During fog your speed limit should be determined by your braking distance and visibility. Period.
I wonder whether the autopilot would have performed better if travelling at a more reasonable speed.
He doesn't seem to drive that fast, he drove at a constant speed only to stop at the very last second. Had he been driving too fast, he would have been right into the train and probably not here to post on Twitter.
The car didn't slow down even as the train was clearly visible. An attentive human would have not only seen the train but also the very obvious flashing lights and have absolutely not problem stopping in time.
EDIT: From the link, it seems FSD was set by the car to about 61~63 MPH on a 55 MPH road, which is the speed most people drive on ( https://teslamotorsclub.com/tmc/threads/ap-fsd-related-crash... ). Considering the conditions, it is a little fast, but not unreasonably so. It took about 5 seconds from seeing the train to the crash,
most of it at constant speed, so, a distance of about 140m. At that speed, stopping distance is about 100m, enough to stop in time.

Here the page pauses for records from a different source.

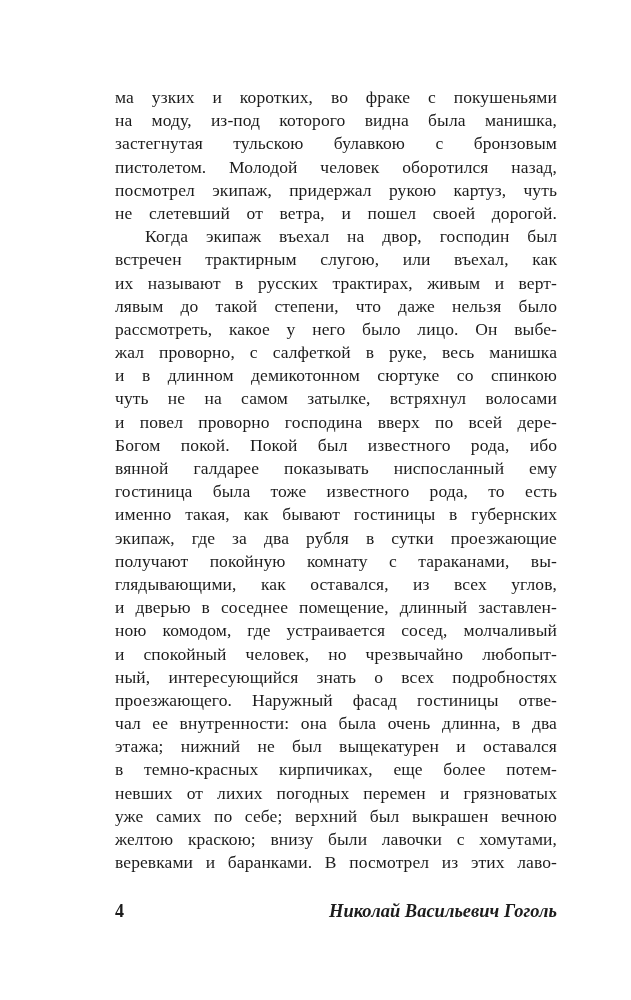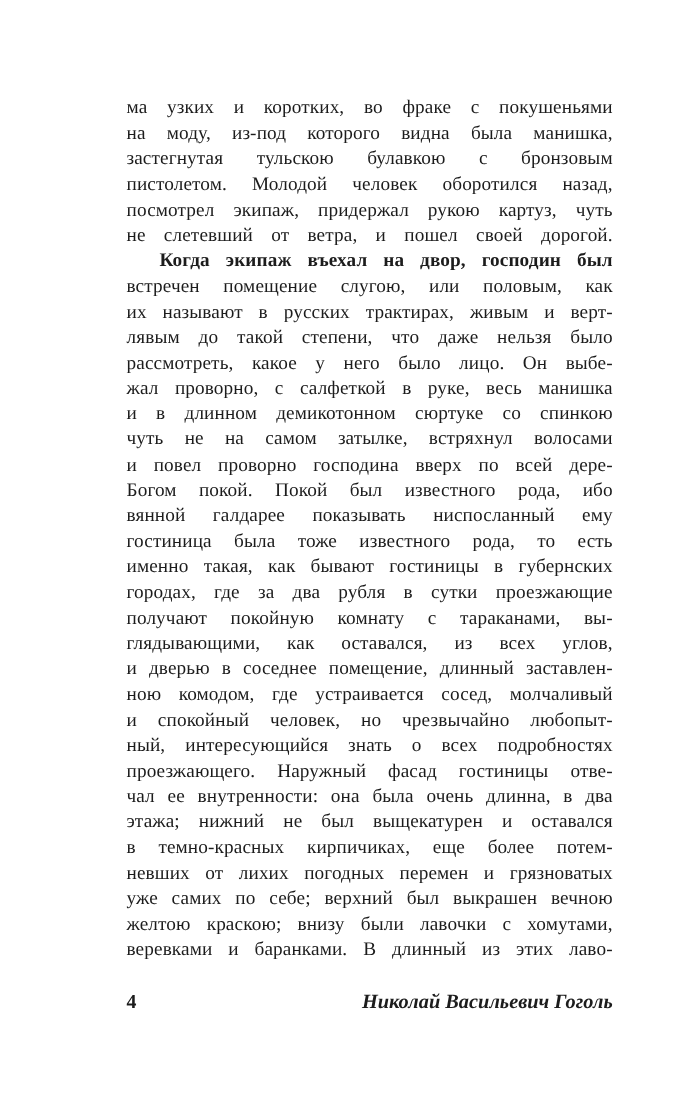--- a/index.html
+++ b/index.html
@@ -29,7 +29,6 @@
   }
   .line.indent {
     text-indent: 30px;
-    font-weight: bold;
   }
   .footer {
     position: absolute;

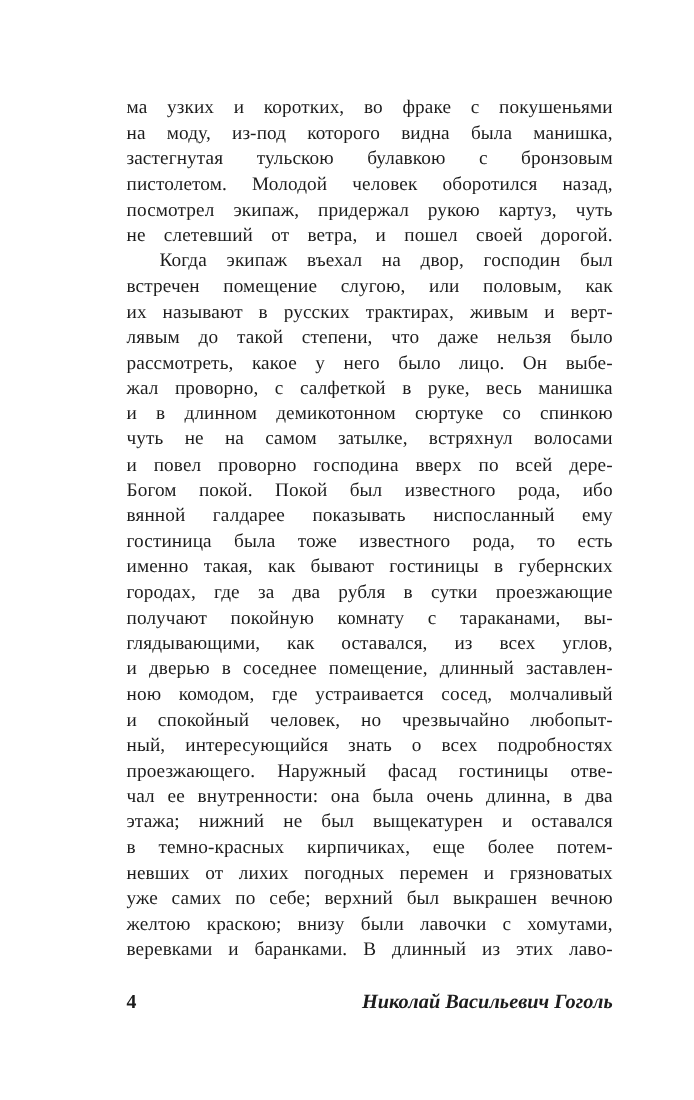--- a/index.html
+++ b/index.html
@@ -65,7 +65,7 @@
     <div class="line">посмотрел экипаж, придержал рукою картуз, чуть</div>
     <div class="line">не слетевший от ветра, и пошел своей дорогой.</div>
     <div class="line indent">Когда экипаж въехал на двор, господин был</div>
-    <div class="line">встречен помещение слугою, или половым, как</div>
+    <div class="line">встречен трактирным слугою, или въехал, как</div>
     <div class="line">их называют в русских трактирах, живым и верт-</div>
     <div class="line">лявым до такой степени, что даже нельзя было</div>
     <div class="line">рассмотреть, какое у него было лицо. Он выбе-</div>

And that's for the unlit train, lights can be seen from much further as they are all visible at the start of the video.
It's possible/likely that if such a safeguard is implemented, the self-driving systems would be unusable as it'd trip the safeguard either way too frequently or at unacceptable times.
Obviously they have that. The issue is that they don't recognize solid, stationary objects all the time. Which you'd think would be easy, but turns out it isn't.